- **Instructions to follow**: Switch "Mongolen" to "Nomaden" in the part of the records that opens at their start and closes with the line containing "weiß) repräsentieren den", and reproduce that part with no other change.

- **Task inputs**:
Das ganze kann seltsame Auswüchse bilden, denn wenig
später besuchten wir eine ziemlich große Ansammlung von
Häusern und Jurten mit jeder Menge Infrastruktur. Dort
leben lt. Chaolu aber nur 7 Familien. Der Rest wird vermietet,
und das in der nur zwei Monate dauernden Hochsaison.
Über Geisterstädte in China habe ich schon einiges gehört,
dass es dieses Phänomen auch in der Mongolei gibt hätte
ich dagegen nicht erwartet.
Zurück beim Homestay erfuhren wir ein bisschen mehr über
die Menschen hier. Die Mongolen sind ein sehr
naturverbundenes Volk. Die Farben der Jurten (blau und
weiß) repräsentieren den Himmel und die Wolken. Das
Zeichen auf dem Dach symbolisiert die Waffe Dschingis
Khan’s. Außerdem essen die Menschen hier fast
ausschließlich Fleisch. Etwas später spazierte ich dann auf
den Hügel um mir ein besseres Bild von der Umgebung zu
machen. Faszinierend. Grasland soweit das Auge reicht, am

- **The completed task**:
Das ganze kann seltsame Auswüchse bilden, denn wenig
später besuchten wir eine ziemlich große Ansammlung von
Häusern und Jurten mit jeder Menge Infrastruktur. Dort
leben lt. Chaolu aber nur 7 Familien. Der Rest wird vermietet,
und das in der nur zwei Monate dauernden Hochsaison.
Über Geisterstädte in China habe ich schon einiges gehört,
dass es dieses Phänomen auch in der Mongolei gibt hätte
ich dagegen nicht erwartet.
Zurück beim Homestay erfuhren wir ein bisschen mehr über
die Menschen hier. Die Nomaden sind ein sehr
naturverbundenes Volk. Die Farben der Jurten (blau und
weiß) repräsentieren den Himmel und die Wolken. Das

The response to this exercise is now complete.